▶ **Trecho da página**:
AXELOS, Kōstas. The game of the world. Tradução: Justin Clemens; Tradução: Hellmut Monz. Edinburgh: Edinburgh University Press, 2023.
Isso é: o ser de tudo aquilo que é, e o nada, o devir, o movimento, a positividade e a negatividade, o espaço-tempo, a unidade, a multiplicidade e a totalidade, o mundo aberto ou fechado, finito ou infinito ou indefinido; constitui-se como o ser em devir da totalidade fragmentária e fragmentada do mundo multidimensional e aberto, constituindo-se no e através do seu encontro com o ser humano, pois é no interior desse encontro que o Mesmo se diz e se faz, não sendo possível partir do ser do homem para alcançar o ser em devir, nem fazer o inverso, estando-se sempre a caminho do coração do Mesmo, sempre problemático e no interlúdio.
Isso é: o jogo de todos os seus desvelamentos e de todas as suas ocultações, todas as leituras e interpretações que suscita e turva, todas as maquinações que provoca e quebra, sendo este jogo o Uno-Tudo, o Uno-Múltiplo, o Ser-Nada, o Tudo-Nada; é o horizonte dos horizontes que se retrai, podendo ser chamado simplesmente de Mundo, onde o humano não existe sem o mundo e o mundo não é — isto é, não é dito e feito, não é um problema — sem o humano, sem que nenhum deles seja o outro e sem que nenhum funcione sem o outro, instituindo o Mesmo através do jogo.
Isso é: logos como linguagem e pensamento do mundo dito pelo humano, espírito, ideia, começo e fim de tudo o que é, Deus, medida da criação, e physis como totalidade cósmica, universo dos universos, matéria energética em movimento mecânico e/ou dialético, humanidade histórica, produtora e transformadora daquilo que é e daquilo que não é, andaime técnico de razões, ações, redes e paixões que agenciam e combinam entes e coisas.
Cada uma das grandes designações do Isso — ser, nada e devir, espaço-tempo, unidade, totalidade e mundo, Deus, natureza, humano e jogo — não é o que é e é o que não é; Isso foi dito e nomeado, chamado e invocado, permanecendo impensado e inédito em termos de enigma, de segredo, de mistério, para tornar-se como uma questão e um problema, sem escapar ao indizível e ao inominável, nem à finitude do ser do mundo e do ser do humano, finitude do tempo na qual se reúnem as finitudes que não são simplesmente particulares, como a finitude do imaginário, da história e de todos os jogos.

▶ **Exercício proposto A**: Devolva, sem qualquer alteração, a parte do texto sobre o jogo do mundo entre "Cada uma das" e "todos os jogos.", inclusive.
▶ **Exercício proposto B**: Prossiga o texto sobre o jogo do mundo a partir da última frase apresentada.

▶ **Dados registrados**:
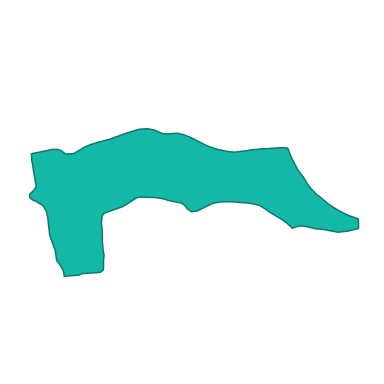 San Andrés Sajcabajá, Quiché, Guatemala (Natural Earth projection), rotated 263°
{"feature_id": "79465075B6703764087341", "entity_name": "San Andrés Sajcabajá", "entity_type": "district", "adm_level": 2, "iso_a3": "GTM", "parent_name": "Guatemala", "parent_adm1": "Quiché", "projection": "natural_earth1", "projection_center": [-90.946, 15.223], "detail": "fine", "context": "isolated", "style": "filled", "palette": "teal", "viewbox_px": 384, "rotation_deg": 263, "n_neighbors": 0, "source": "geoboundaries", "source_scale": "gbopen_adm2", "svg_char_len": 1964}
<svg xmlns="http://www.w3.org/2000/svg" viewBox="0 0 384 384"><g transform="rotate(263 192 192)"><path d="M260.7,147.2L258.3,133.3L257.2,128.8L256.6,126.2L255.7,122.0L254.4,116.9L252.9,105.2L251.4,97.0L250.3,93.0L249.1,89.5L247.0,85.1L244.6,79.4L244.9,72.3L245.3,70.7L247.8,68.5L249.0,66.9L249.6,66.2L250.5,64.4L251.3,58.9L249.5,37.3L242.3,36.8L238.7,37.2L232.7,37.2L230.0,37.4L220.8,37.8L217.3,38.1L216.1,37.8L212.8,35.0L209.5,30.6L207.1,30.2L205.9,30.6L203.1,33.3L201.2,37.0L199.1,39.1L199.0,39.7L196.2,42.6L194.5,43.4L190.9,45.0L185.1,45.7L166.4,45.5L150.6,49.1L140.4,49.3L136.0,52.0L131.2,53.9L129.9,54.6L123.9,55.0L123.3,69.6L124.4,72.8L124.2,76.9L123.4,90.8L125.0,94.1L127.6,95.0L134.5,95.8L139.8,97.0L147.3,96.7L150.3,97.0L153.0,96.8L159.4,97.7L162.6,97.8L165.0,98.2L172.3,98.3L178.8,99.7L180.8,101.3L182.0,103.5L185.7,120.5L187.6,125.3L193.2,136.6L193.3,139.1L191.1,154.5L188.9,162.2L186.1,168.6L182.2,180.3L179.7,183.0L176.0,185.2L173.8,187.6L172.5,188.9L172.5,194.9L174.6,200.7L178.0,210.7L178.6,215.8L178.6,221.2L177.4,230.8L175.8,238.1L174.5,244.9L173.8,247.9L172.7,251.3L170.5,257.3L165.7,263.4L163.0,266.0L153.4,278.3L148.8,283.1L143.8,287.2L145.1,292.7L145.1,296.3L143.7,301.5L140.4,310.3L139.1,316.6L134.3,332.2L134.2,341.9L134.5,344.5L134.8,346.7L135.3,351.1L135.5,352.8L137.2,353.1L139.4,353.3L145.0,353.8L148.2,347.4L149.1,345.5L150.2,343.7L152.0,340.8L156.1,334.8L158.9,331.3L163.3,326.1L171.8,318.1L175.3,314.6L177.7,312.9L181.0,310.4L186.5,307.3L189.8,305.9L194.9,303.4L201.2,299.7L213.9,294.9L223.0,292.6L224.1,291.9L224.9,287.9L225.5,279.6L225.9,271.5L226.4,265.5L226.4,261.3L226.7,257.0L226.3,251.4L226.4,239.1L227.1,235.6L228.5,230.3L229.8,226.9L230.9,223.1L232.9,218.8L233.8,217.1L234.8,215.0L236.6,211.6L241.4,204.5L246.6,196.9L248.9,192.3L250.1,190.3L252.2,184.1L252.6,174.8L253.4,170.7L254.2,168.7L256.6,164.6L257.9,162.6L258.5,160.9L259.7,157.3L260.4,154.4L260.7,147.2Z" fill="#14b8a6" stroke="#0f766e" stroke-width="1.5"/></g></svg>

▶ **Resposta do exercício A**:
Cada uma das grandes designações do Isso — ser, nada e devir, espaço-tempo, unidade, totalidade e mundo, Deus, natureza, humano e jogo — não é o que é e é o que não é; Isso foi dito e nomeado, chamado e invocado, permanecendo impensado e inédito em termos de enigma, de segredo, de mistério, para tornar-se como uma questão e um problema, sem escapar ao indizível e ao inominável, nem à finitude do ser do mundo e do ser do humano, finitude do tempo na qual se reúnem as finitudes que não são simplesmente particulares, como a finitude do imaginário, da história e de todos os jogos.

▶ **Resposta do exercício B**:
Cada uma das dimensões do Isso é englobante e englobada, está implicada em todas as outras e as implica, sendo ao mesmo tempo momento e totalidade, levantando a questão se todos os aspectos revelam alianças e desalianças, relações de fraqueza e potência, se todos os mundos do mundo são insatisfatórios e se todas as formas de jogo estão viciadas, tornando problemática não apenas a ideia de horizonte, mas o próprio Isso como horizonte.
Isso, que acontece quando algo acontece, mesmo que o que acontece pareça nada, permanece na maioria das vezes vago, só podendo permanecer o Inominado embora exija certos nomes, apanhado nas malhas de uma rede cada vez mais mediatizada de mediações, o que torna tudo mais complicado e impossibilita qualquer atitude imediata, evidente e não problemática, não sendo neutro, embora neutralize tudo, animando-o, matando-o, deixando-o retornar, permanecendo sempre em suspenso.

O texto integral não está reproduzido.